Acabadas as campanhas e as discussões em torno dos candidatos, vamos ao outro lado da moeda: os eleitores.

Os não-candidatos não se candidatam por diversas razões, uma das quais será, muito provavelmente, a consciência dos eleitores que têm que enfrentar. Os candidatos, esses, são escolhidos pelos eleitores.

Os momentos inserem-se na História, têm uma origem, um desenvolvimento, um resultado, que por sua vez é já a origem e o desenvolvimento de outros resultados quaisquer no futuro.

Este povo que votou nestas eleições é o povo que votou nas anteriores e é até o mesmo povo que impavida e serenamente não votou durante 48 anos.

Sejamos honestos, mais de 90% da nossa população é apática e analfabeta funcional e politicamente. Há talvez um milhão de pessoas que tomam iniciativas políticas (partidárias ou não), que reflectem, pensam e agem na política com consciência do que fazem. Repare-se que mesmo os que aparentemente têm actividade política, sobretudo partidária, não se incluem necessariamente neste grupo de gente que pensa, reflecte e não é nem apática nem politicamente analfabeta.

Informação apresentada →
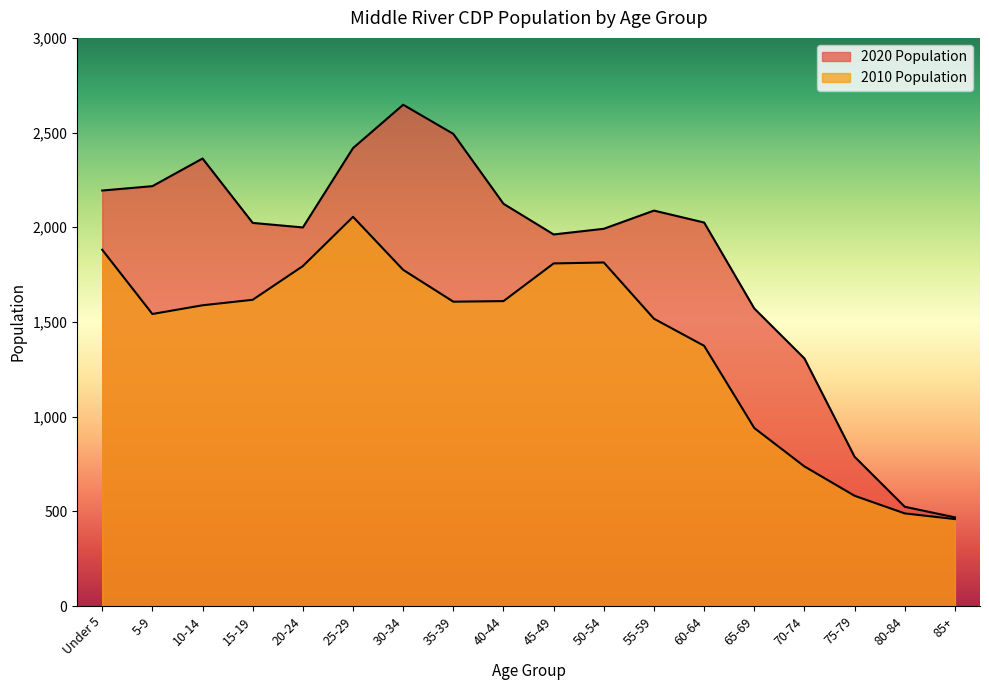

What position from the right is 70-74?

4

Instruções das tarefas →
• 1. Responda às perguntas sobre o texto acerca dos eleitores:
(a) Durante quantos anos é que o mesmo povo não votou?
(b) Que percentagem da população o texto considera apática e analfabeta funcional e politicamente?
(c) Quantas pessoas, segundo o texto, tomam iniciativas políticas com consciência do que fazem?
• 2. Prossiga o texto sobre os eleitores a partir da última frase apresentada.
Os dados são material independente do texto fornecido.

Tarefas resolvidas →
• 1.
(a) Durante 48 anos.
(b) Mais de 90%.
(c) Talvez um milhão de pessoas.

• 2.
Falo de um povo que se submeteu a 48 anos de ditadura sem pestanejar — com honrosas excepções. Que mais aguentaria (100, 500, 1000 anos?) se não fosse o bravo punhado de homens do MFA que lhe entregou a Democracia para as mãos — no raro (será único?) caso em que um golpe militar se fez para instaurar a Democracia e não aboli-la e que o fez sem mortos. No dia saiu muita gente para a rua, festejaram; durante algum tempo houve associações de moradores, cooperativas, comissões de trabalhadores, movimentos de todos os tipos, sindicalizações em massa, etc.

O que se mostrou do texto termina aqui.